Sundev Lohr contributed research and writing to this post.
How can you share war stories online, in real time, without compromising operational security? Can a reporting system be designed to ensure that, while in the field, your story can be communicated without giving the enemy information they could use to harm you? Can you censor reporting while maintaining journalistic integrity?
These were the critical questions we considered during a Skype conference call in September with Basetrack’s Teru Kuwayama, Balazs Gardi and Tivadar Dominizcky the day before the team left for Camp Leatherneck, Helmand Province, Afghanistan. Basetrack is an independent, civilian media project funded by a 2010 Knight News Challenge grant.
Teru and Major Justin Ansel, the executive officer for First Battalion, Eighth Marines, had arranged to embed six journalists for the duration of the Marines’ seven-month deployment. Teru asked us to develop and design a website to allow the journalists to post location-specific reports in real time.
The topic for this Skype meeting was how we were going to play ball with the Marines: To keep the project alive, we needed to create custom software that would allow Major Ansel to censor the Basetrack website.
Prepping for censorship
When Teru swung the computer’s camera around the small room of his Brooklyn apartment, we could see it was packed with flack jackets, iPhone accessories, and “go-bags” (or “oh shit kits,” as we know them) with flashlights, batteries, ruggedized camera equipment, bivy sacks, emergency food and medical supplies. There was probably some order to it, but only Teru knew it.
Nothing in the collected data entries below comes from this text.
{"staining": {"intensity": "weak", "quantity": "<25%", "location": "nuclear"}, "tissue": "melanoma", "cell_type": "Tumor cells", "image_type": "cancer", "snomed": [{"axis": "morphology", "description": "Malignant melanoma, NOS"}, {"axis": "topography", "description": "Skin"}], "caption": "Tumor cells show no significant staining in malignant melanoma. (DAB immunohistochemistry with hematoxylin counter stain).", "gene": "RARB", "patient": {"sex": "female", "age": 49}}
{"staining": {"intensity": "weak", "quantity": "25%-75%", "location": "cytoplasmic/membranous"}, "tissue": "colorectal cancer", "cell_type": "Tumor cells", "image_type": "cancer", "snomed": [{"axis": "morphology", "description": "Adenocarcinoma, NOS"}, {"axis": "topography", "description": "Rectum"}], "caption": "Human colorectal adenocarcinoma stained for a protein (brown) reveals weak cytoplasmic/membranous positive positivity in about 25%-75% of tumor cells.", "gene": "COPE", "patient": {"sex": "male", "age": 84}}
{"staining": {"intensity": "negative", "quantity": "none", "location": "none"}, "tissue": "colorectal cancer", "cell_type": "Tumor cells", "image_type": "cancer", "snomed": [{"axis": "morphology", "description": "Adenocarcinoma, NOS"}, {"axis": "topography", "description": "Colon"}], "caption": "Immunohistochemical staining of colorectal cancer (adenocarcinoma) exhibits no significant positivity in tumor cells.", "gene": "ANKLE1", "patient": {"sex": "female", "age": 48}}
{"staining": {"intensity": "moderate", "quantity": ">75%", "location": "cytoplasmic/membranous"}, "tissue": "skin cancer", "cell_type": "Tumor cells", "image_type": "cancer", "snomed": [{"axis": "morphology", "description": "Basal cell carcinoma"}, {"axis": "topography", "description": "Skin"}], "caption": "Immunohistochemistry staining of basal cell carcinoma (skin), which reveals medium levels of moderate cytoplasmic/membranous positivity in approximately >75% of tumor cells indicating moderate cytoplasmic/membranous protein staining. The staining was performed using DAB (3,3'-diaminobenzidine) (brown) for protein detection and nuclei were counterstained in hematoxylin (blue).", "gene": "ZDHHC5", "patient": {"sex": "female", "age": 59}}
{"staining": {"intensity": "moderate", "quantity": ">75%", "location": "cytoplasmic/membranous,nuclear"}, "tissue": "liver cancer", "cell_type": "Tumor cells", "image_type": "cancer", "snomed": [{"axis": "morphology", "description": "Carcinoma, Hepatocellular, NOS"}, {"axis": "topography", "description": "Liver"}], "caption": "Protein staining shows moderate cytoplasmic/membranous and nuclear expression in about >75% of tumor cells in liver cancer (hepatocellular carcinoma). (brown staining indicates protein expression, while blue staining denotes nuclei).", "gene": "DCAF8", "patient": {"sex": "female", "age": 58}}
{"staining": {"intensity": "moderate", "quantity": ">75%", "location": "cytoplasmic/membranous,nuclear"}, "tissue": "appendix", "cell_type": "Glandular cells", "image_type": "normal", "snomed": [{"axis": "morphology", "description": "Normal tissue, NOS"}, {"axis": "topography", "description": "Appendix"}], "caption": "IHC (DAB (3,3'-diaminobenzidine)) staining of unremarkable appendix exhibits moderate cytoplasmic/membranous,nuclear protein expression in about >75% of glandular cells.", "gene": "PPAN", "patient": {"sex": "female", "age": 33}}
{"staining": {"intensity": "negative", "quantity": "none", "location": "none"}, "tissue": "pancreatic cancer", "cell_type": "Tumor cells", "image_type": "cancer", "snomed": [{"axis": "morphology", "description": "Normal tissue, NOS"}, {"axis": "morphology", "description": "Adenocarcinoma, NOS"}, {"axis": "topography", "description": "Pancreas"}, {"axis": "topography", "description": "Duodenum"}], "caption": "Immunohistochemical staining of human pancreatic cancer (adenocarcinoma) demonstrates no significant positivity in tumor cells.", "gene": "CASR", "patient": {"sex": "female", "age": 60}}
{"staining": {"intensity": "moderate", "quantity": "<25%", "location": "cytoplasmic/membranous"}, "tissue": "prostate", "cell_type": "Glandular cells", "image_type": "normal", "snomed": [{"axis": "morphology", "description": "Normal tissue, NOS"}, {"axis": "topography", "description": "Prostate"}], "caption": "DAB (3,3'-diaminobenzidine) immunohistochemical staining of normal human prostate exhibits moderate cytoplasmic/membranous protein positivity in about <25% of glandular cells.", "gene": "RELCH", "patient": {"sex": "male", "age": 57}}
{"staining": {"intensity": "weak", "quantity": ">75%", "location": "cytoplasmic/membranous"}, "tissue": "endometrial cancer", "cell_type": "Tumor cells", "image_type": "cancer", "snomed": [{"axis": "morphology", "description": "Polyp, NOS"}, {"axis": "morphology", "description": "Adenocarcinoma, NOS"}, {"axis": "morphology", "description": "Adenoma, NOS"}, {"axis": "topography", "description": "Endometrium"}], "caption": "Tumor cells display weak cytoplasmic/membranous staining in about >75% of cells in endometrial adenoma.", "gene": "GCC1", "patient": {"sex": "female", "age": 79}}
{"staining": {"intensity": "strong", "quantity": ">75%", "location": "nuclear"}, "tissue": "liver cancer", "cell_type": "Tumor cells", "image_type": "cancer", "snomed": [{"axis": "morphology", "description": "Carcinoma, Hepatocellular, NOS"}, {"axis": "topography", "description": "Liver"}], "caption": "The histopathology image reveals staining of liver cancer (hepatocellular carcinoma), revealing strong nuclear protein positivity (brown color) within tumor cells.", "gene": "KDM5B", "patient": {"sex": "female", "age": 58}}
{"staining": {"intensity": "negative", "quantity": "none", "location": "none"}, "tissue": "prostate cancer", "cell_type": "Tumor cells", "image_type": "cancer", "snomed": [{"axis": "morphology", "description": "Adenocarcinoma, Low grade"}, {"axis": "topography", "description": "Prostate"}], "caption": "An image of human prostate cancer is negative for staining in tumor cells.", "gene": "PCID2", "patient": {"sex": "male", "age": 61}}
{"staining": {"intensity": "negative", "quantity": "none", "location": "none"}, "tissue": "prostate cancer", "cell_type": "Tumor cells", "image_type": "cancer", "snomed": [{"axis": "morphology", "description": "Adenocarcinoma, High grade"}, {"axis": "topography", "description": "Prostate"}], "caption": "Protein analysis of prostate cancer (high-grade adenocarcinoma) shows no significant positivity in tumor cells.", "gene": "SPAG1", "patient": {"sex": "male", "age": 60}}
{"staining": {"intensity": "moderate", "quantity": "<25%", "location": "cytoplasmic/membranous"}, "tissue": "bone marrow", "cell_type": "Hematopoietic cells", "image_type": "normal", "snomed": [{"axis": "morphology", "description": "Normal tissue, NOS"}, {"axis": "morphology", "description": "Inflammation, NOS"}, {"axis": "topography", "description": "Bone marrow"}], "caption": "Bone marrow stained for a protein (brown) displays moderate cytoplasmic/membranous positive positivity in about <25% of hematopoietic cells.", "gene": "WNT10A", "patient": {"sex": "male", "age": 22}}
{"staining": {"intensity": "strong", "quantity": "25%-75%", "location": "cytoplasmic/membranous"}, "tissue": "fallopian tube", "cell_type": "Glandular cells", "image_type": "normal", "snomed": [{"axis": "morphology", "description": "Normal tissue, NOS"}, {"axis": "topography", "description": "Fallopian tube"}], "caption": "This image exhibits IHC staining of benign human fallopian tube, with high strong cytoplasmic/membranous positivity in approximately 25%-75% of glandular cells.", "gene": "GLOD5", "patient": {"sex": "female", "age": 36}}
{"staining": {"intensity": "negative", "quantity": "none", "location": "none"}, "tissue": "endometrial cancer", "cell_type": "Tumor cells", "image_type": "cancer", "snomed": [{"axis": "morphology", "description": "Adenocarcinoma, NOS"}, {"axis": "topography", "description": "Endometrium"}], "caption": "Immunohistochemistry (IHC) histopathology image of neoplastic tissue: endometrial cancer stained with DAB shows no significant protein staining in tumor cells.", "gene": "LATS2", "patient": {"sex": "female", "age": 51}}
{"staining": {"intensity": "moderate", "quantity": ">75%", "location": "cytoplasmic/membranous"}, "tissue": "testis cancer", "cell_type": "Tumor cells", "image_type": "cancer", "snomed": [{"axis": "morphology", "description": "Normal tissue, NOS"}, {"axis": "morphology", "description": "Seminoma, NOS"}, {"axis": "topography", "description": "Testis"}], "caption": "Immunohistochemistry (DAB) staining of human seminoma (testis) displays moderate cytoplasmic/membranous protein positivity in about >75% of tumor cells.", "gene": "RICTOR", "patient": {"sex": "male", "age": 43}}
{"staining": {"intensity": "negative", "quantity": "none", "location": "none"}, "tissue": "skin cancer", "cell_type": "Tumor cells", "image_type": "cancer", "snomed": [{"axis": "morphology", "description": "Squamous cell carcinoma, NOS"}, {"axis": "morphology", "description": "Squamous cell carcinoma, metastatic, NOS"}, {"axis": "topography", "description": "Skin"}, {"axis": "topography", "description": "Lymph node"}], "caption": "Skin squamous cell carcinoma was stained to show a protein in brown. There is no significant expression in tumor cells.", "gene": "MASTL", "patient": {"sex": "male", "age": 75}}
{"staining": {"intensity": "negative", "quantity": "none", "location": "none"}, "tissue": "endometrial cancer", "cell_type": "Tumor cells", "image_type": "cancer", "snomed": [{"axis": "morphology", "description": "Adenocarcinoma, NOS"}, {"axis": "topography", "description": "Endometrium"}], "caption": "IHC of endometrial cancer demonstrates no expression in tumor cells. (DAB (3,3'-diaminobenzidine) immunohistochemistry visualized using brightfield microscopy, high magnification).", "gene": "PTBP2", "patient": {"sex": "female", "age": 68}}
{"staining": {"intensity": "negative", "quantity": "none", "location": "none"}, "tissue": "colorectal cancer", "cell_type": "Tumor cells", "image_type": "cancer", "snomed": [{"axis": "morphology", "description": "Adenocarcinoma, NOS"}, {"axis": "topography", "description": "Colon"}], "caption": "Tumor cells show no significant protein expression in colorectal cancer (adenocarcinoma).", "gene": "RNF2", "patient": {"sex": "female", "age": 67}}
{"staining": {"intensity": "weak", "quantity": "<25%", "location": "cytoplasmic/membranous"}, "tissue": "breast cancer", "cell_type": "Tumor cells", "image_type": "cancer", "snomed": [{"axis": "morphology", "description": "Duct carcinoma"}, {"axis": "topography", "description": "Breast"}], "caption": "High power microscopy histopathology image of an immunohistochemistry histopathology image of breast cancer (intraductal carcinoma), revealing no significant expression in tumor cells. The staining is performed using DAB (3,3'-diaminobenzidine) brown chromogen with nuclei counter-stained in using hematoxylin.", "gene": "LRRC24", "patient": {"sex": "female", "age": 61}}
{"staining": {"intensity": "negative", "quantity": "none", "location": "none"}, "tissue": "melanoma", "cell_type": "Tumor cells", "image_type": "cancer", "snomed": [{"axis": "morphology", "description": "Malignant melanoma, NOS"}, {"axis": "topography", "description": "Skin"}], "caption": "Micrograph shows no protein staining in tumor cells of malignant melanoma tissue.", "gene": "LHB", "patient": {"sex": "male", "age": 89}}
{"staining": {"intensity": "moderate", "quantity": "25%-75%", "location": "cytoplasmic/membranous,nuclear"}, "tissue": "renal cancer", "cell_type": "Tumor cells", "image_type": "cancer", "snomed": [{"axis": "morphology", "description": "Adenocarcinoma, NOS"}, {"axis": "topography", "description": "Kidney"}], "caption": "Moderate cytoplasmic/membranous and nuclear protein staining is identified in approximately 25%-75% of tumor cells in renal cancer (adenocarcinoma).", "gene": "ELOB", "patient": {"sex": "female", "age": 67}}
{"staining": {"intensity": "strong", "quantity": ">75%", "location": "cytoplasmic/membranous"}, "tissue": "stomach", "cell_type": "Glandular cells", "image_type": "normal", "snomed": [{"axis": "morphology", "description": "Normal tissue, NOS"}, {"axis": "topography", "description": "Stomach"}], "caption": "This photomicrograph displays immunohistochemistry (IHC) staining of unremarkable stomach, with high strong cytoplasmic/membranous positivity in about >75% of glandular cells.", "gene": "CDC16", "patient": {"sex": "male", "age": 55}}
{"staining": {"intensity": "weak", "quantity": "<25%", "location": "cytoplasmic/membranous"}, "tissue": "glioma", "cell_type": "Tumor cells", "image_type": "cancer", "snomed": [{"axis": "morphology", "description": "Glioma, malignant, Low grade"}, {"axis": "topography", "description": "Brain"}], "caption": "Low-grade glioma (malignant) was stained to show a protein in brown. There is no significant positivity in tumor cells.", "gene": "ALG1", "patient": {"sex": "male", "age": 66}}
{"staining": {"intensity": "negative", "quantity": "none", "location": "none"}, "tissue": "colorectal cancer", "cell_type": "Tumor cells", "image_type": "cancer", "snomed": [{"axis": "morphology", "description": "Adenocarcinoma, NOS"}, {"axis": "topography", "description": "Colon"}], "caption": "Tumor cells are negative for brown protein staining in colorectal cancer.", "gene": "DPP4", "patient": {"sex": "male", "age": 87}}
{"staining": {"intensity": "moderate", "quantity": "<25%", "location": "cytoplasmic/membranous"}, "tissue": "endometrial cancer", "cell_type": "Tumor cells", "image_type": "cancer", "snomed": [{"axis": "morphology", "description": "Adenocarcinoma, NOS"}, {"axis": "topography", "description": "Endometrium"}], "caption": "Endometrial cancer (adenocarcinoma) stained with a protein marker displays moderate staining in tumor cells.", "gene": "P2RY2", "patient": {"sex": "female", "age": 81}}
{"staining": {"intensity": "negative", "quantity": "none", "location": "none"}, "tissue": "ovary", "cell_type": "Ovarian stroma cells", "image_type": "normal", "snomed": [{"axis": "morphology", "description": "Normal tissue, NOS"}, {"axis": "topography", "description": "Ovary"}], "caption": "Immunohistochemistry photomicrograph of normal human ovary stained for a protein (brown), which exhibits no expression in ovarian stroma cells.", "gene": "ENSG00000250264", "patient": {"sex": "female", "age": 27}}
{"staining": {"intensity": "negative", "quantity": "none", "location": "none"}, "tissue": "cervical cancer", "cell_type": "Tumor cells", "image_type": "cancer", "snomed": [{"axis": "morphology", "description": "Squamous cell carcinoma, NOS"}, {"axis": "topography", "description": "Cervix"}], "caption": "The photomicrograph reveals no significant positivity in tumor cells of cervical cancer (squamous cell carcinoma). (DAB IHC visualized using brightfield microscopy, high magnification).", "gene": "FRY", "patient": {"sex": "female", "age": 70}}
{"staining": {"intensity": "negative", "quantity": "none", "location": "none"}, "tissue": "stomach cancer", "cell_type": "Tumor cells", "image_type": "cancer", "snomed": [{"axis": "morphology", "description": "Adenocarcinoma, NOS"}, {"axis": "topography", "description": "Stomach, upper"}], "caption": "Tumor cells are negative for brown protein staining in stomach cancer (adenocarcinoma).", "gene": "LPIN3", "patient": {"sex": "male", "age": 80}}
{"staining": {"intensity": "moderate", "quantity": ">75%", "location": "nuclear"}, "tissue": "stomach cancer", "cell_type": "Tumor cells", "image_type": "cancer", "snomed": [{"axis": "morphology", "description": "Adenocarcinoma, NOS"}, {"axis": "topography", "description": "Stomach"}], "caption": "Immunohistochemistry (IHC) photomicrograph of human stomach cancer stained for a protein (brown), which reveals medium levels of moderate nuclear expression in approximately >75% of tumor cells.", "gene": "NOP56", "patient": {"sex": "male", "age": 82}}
Teru looked like the thousand-armed Buddhist deity Avalokiteśvara holding his phone, child, and countless tools. While packing bags and grabbing last-minute electronic components, he entertained his 4-year-old daughter, wrote emails, IM’d, tweeted, Facebooked, made travel arrangements for his fellow “trackers,” and shared his ideas for software that would allow a Marine to administrate and redact the Basetrack blog.
Teru explained the software’s logic: The censors couldn’t have admin rights on the Basetrack publishing back-end because they might go in and alter, or even erase, the journalists’ work. So the redaction software had to have a custom, secure and limited entry point. He also wanted the system to allow for transparent censorship — the viewer would be aware of who censored content and why they did it. And the system would archive the original post to a secure database while furnishing the new, redacted post to the public website.
What journalist wants to give someone the rights to redact their work? Well, when the fallout from too much information on the site could help an insurgent shed the blood of a Marine or a member of your own team, you might want someone looking over your shoulder… at least we did.
How the software works
Here’s the basic flow of the system:
- Journalist creates a post
- Journalist alerts the major there is a post in the queue that needs review.
- Major reviews the post, redacting media deemed sensitive.
- Major pushes the “big red button” which archives the original post to a secure database and copies the redactions to the live, public version of the site.
Step No. 3 was the core of the redaction tool. We knew the journalists would upload all types of media, including text, images, video and audio. With audio and video, we made it all or nothing — either the whole thing was redacted or it was left alone. However, with text and images, we developed a system that allowed for targeted redactions.
We wanted the text to look like a censored dossier so it would be obvious to viewers they were viewing a redacted version of the journalist’s work. We designed a tool that allowed the major to highlight and black out sections of text by hitting the “redact” button. But, we couldn’t just black out and leave the text beneath intact because someone could easily look at the source code and discover the original language. We designed the software to count the number of characters the major marked for redaction, then replace the original characters with zeros.
The images required a more complicated tool. We created a drawing tool Major Ansel could use to draw black polygons on top of imagery. The placement of the polygon on the image was recorded and then, when saved, a new image was created by merging the image and the polygon. Each image appeared in multiple sections of the site. The software had the job of finding every version of the image and rendering a newly redacted version.
The actual redaction for the image above can be viewed here.
The journalists also requested the redactions be non-destructive: The original content must be preserved and relatively easy to restore in the future. This required creating archives of the redacted images and text before the media was redacted.
The system also demanded the major enter in a reason any time a redaction was made. This added a layer of transparency to the censorship process.
Meeting the needs of both sides
In traditional journalism, readers or viewers have no idea when censorship takes place. If material is edited out, viewers generally are not aware of it. We created a system that lets journalists post freely to Basetrack.org, without compromising security. The redaction system allows journalists to maintain their integrity while letting the Marines censor sensitive information, thereby satisfying both sides. It might put the power of censorship in the Marines’ hands, but by forcing them to disclose their identities and explain their rationale, we’ve managed to infuse an inherently obscure process with transparency.